I’m completely against writers, lyricists, whatever, who pretend to understand what anyone else’s experience is like. I made a sort of abstract rule with myself, that probably no one else will notice, that I never use a collective pronoun throughout the EP. We can only understand our own experiences, so the more honestly we come into ourselves, the more universal it can become. That’s the music I love, where they go into almost crazy specificity into their own lives.
Who are you excited to listen to at the moment ?
I’ve been studying this year. So, I’ve been falling back on my old listening habits. I listen to a lot of country music; I’m also kind of obsessed with Frank Sinatra. The last couple of years, I’ve developed a sort of hero-obsession with him. I’ve got a tattoo and everything. I listen to a lot of pop music, I love Justin Bieber’s new album.
I wasn’t even aware that he had one !
I’m not sure it’s your kind of thing, but that was probably my favourite album that’s come out this year.
That’s almost enough to get me to listen to it…almost.

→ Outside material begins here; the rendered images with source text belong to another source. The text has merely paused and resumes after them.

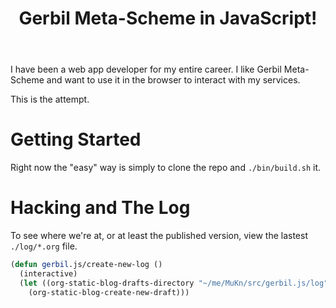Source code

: #+TITLE: Gerbil Meta-Scheme in JavaScript!

I have been a web app developer for my entire career. I like Gerbil Meta-Scheme and want to use it in the browser to interact with my services.

This is the attempt.


* Getting Started

Right now the "easy" way is simply to clone the repo and ~./bin/build.sh~ it.

* Hacking and The Log

To see where we're at, or at least the published version, view the lastest =./log/*.org= file.

#+begin_src emacs-lisp
  (defun gerbil.js/create-new-log ()
    (interactive)
    (let ((org-static-blog-drafts-directory "~/me/MuKn/src/gerbil.js/log"))
      (org-static-blog-create-new-draft)))
#+end_src
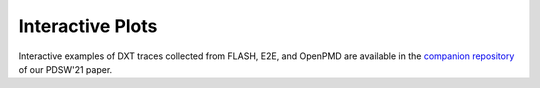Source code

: Interactive Plots
===================================

Interactive examples of DXT traces collected from FLASH, E2E, and OpenPMD are available in the `companion repository <https://jeanbez.gitlab.io/pdsw-2021>`_ of our PDSW'21 paper.
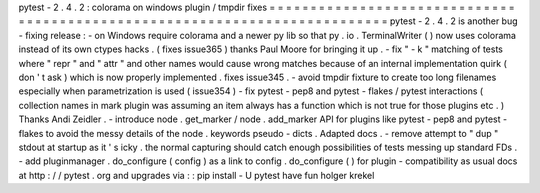 pytest
-
2
.
4
.
2
:
colorama
on
windows
plugin
/
tmpdir
fixes
=
=
=
=
=
=
=
=
=
=
=
=
=
=
=
=
=
=
=
=
=
=
=
=
=
=
=
=
=
=
=
=
=
=
=
=
=
=
=
=
=
=
=
=
=
=
=
=
=
=
=
=
=
=
=
=
=
=
=
=
=
=
=
=
=
=
=
=
=
=
=
=
=
=
=
pytest
-
2
.
4
.
2
is
another
bug
-
fixing
release
:
-
on
Windows
require
colorama
and
a
newer
py
lib
so
that
py
.
io
.
TerminalWriter
(
)
now
uses
colorama
instead
of
its
own
ctypes
hacks
.
(
fixes
issue365
)
thanks
Paul
Moore
for
bringing
it
up
.
-
fix
"
-
k
"
matching
of
tests
where
"
repr
"
and
"
attr
"
and
other
names
would
cause
wrong
matches
because
of
an
internal
implementation
quirk
(
don
'
t
ask
)
which
is
now
properly
implemented
.
fixes
issue345
.
-
avoid
tmpdir
fixture
to
create
too
long
filenames
especially
when
parametrization
is
used
(
issue354
)
-
fix
pytest
-
pep8
and
pytest
-
flakes
/
pytest
interactions
(
collection
names
in
mark
plugin
was
assuming
an
item
always
has
a
function
which
is
not
true
for
those
plugins
etc
.
)
Thanks
Andi
Zeidler
.
-
introduce
node
.
get_marker
/
node
.
add_marker
API
for
plugins
like
pytest
-
pep8
and
pytest
-
flakes
to
avoid
the
messy
details
of
the
node
.
keywords
pseudo
-
dicts
.
Adapted
docs
.
-
remove
attempt
to
"
dup
"
stdout
at
startup
as
it
'
s
icky
.
the
normal
capturing
should
catch
enough
possibilities
of
tests
messing
up
standard
FDs
.
-
add
pluginmanager
.
do_configure
(
config
)
as
a
link
to
config
.
do_configure
(
)
for
plugin
-
compatibility
as
usual
docs
at
http
:
/
/
pytest
.
org
and
upgrades
via
:
:
pip
install
-
U
pytest
have
fun
holger
krekel
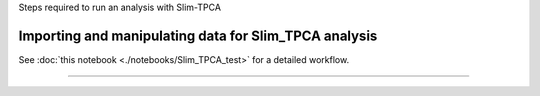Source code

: Steps required to run an analysis with Slim-TPCA

=============================================================================================
Importing and manipulating data for Slim_TPCA analysis
=============================================================================================

See :doc:`this notebook <./notebooks/Slim_TPCA_test>` for a detailed workflow.

==============================
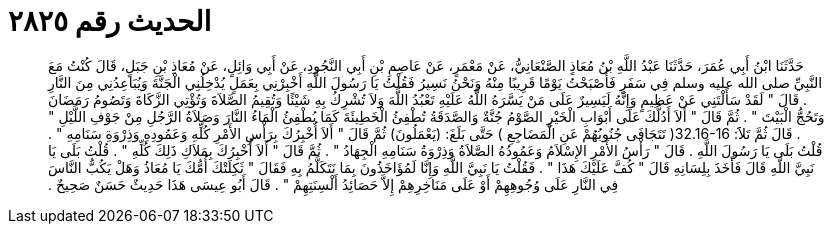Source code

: 
= الحديث رقم ٢٨٢٥

[quote.hadith]
حَدَّثَنَا ابْنُ أَبِي عُمَرَ، حَدَّثَنَا عَبْدُ اللَّهِ بْنُ مُعَاذٍ الصَّنْعَانِيُّ، عَنْ مَعْمَرٍ، عَنْ عَاصِمِ بْنِ أَبِي النَّجُودِ، عَنْ أَبِي وَائِلٍ، عَنْ مُعَاذِ بْنِ جَبَلٍ، قَالَ كُنْتُ مَعَ النَّبِيِّ صلى الله عليه وسلم فِي سَفَرٍ فَأَصْبَحْتُ يَوْمًا قَرِيبًا مِنْهُ وَنَحْنُ نَسِيرُ فَقُلْتُ يَا رَسُولَ اللَّهِ أَخْبِرْنِي بِعَمَلٍ يُدْخِلُنِي الْجَنَّةَ وَيُبَاعِدُنِي مِنَ النَّارِ ‏.‏ قَالَ ‏"‏ لَقَدْ سَأَلْتَنِي عَنْ عَظِيمٍ وَإِنَّهُ لَيَسِيرٌ عَلَى مَنْ يَسَّرَهُ اللَّهُ عَلَيْهِ تَعْبُدُ اللَّهَ وَلاَ تُشْرِكُ بِهِ شَيْئًا وَتُقِيمُ الصَّلاَةَ وَتُؤْتِي الزَّكَاةَ وَتَصُومُ رَمَضَانَ وَتَحُجُّ الْبَيْتَ ‏"‏ ‏.‏ ثُمَّ قَالَ ‏"‏ أَلاَ أَدُلُّكَ عَلَى أَبْوَابِ الْخَيْرِ الصَّوْمُ جُنَّةٌ وَالصَّدَقَةُ تُطْفِئُ الْخَطِيئَةَ كَمَا يُطْفِئُ الْمَاءُ النَّارَ وَصَلاَةُ الرَّجُلِ مِنْ جَوْفِ اللَّيْلِ ‏"‏ ‏.‏ قَالَ ثُمَّ تَلاََ‏:‏ ‏32.16-16(‏ تَتَجَافَى جُنُوبُهُمْ عَنِ الْمَضَاجِعِ ‏)‏ حَتَّى بَلَغَ‏:‏ ‏(‏يَعْمَلُونَ‏)‏ ثُمَّ قَالَ ‏"‏ أَلاَ أُخْبِرُكَ بِرَأْسِ الأَمْرِ كُلِّهِ وَعَمُودِهِ وَذِرْوَةِ سَنَامِهِ ‏"‏ ‏.‏ قُلْتُ بَلَى يَا رَسُولَ اللَّهِ ‏.‏ قَالَ ‏"‏ رَأْسُ الأَمْرِ الإِسْلاَمُ وَعَمُودُهُ الصَّلاَةُ وَذِرْوَةُ سَنَامِهِ الْجِهَادُ ‏"‏ ‏.‏ ثُمَّ قَالَ ‏"‏ أَلاَ أُخْبِرُكَ بِمَلاَكِ ذَلِكَ كُلِّهِ ‏"‏ ‏.‏ قُلْتُ بَلَى يَا نَبِيَّ اللَّهِ قَالَ فَأَخَذَ بِلِسَانِهِ قَالَ ‏"‏ كُفَّ عَلَيْكَ هَذَا ‏"‏ ‏.‏ فَقُلْتُ يَا نَبِيَّ اللَّهِ وَإِنَّا لَمُؤَاخَذُونَ بِمَا نَتَكَلَّمُ بِهِ فَقَالَ ‏"‏ ثَكِلَتْكَ أُمُّكَ يَا مُعَاذُ وَهَلْ يَكُبُّ النَّاسَ فِي النَّارِ عَلَى وُجُوهِهِمْ أَوْ عَلَى مَنَاخِرِهِمْ إِلاَّ حَصَائِدُ أَلْسِنَتِهِمْ ‏"‏ ‏.‏ قَالَ أَبُو عِيسَى هَذَا حَدِيثٌ حَسَنٌ صَحِيحٌ ‏.‏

It’s all pretty random. I get really obsessed with specific things, or artists. I’m not a big listen of guitar music, I think it’s a bit too close to home. But, Jerskin [Fendrix], Jockstrap, Black Midi, Black Country, New Road, Death Crash, lots of them are my mates and they’re all doing some sick stuff. I feel like a very peripheral member of this burgeoning scene, it’s a weird thing. It’s like that Groucho Marx quote: “I refuse to join any club who’d have me as a member”, it makes me very sceptical. I read an article in NPR about this scene, they called it a ‘post-Brexit explosion of angst’…is that what this is?!

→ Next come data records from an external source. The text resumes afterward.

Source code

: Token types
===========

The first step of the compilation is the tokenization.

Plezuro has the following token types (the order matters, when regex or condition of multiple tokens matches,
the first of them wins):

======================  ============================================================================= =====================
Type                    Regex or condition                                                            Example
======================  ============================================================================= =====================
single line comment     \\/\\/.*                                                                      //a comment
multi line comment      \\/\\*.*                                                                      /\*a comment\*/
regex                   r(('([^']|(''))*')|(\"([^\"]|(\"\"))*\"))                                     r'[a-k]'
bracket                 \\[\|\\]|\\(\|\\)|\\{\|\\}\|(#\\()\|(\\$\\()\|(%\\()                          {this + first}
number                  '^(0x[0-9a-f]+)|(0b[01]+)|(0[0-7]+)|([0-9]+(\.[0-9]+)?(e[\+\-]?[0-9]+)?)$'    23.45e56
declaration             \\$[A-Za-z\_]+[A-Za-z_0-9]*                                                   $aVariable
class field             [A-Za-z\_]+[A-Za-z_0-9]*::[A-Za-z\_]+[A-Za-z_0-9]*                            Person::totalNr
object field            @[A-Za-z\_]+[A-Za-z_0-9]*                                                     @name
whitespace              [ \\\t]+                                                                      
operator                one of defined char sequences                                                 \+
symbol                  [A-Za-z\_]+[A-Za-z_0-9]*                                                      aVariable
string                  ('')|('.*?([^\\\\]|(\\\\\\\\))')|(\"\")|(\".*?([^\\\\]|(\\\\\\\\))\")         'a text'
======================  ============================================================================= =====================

Haha, oh no ! Everyone’s fallen into step and made a scene by mistake.
The music’s all very different, but we’re all the same in that we are just kids who love music and kind of went to school together. I’ve always been terrified of becoming an idiot, so I’m studying Theology now.
Oh, I feel you, I had about 200 of these moments while at art school. Yelling all day about how I had become a total moron.
I’d hate to become someone who always gets caught telling everyone about how smart they used to be. It’s like you were saying earlier, you have to learn the language of bullshit. So, I’ve somehow found myself doing an MA in Theology purely to make myself feel like I’m not stupid. It’s hard work.
It all ends up bleeding into itself anyway, in the end. It’s good to read and know that you can’t understand more than 20% of the content. I bought a Simon Critchley book called Infinitely Demanding once basically to prove that exact point and remind myself that I have no idea what’s going on and I’m far too stupid for the book.
On some level, left to my own devices, I’d be reading James Bond, while getting pissed and watching cooking programs.
There’s something humbling about trying your hand in every intellectual field and then returning to the thing you’re actually good at. It tests the boundaries of one’s own psyche in a way that is a little insane, and makes you more mad, but can grow really incredible creative shit there.
Do you have any venue that you really want to get into? Like your ‘pilgrimage venue’.
There are loads. We really want to do a show in a restaurant in the Shard. It would be really cool. I don’t even know if there’s a venue in there. I’m so basic, I’d even love to play the O2 or a stadium in Dubai or something. Why not. I’m obsessed with Texas, I’d love to play there.
I’m talking to the imagined reader now, listen to the record (if you feel like it). If you don’t want to listen to ours, listen to Justin Bieber’s record. I should drop a disclaimer that there’s a dubious use of some Martin Luther King speeches (that he apparently got permission to use) but it’s pretty controversial so I should mention that.
I have to check it out now, my brain is writing music now that I can’t even conceive. Jack, thank you so much. This has been hilarious and mad and wonderful. I’ll see you in London this August.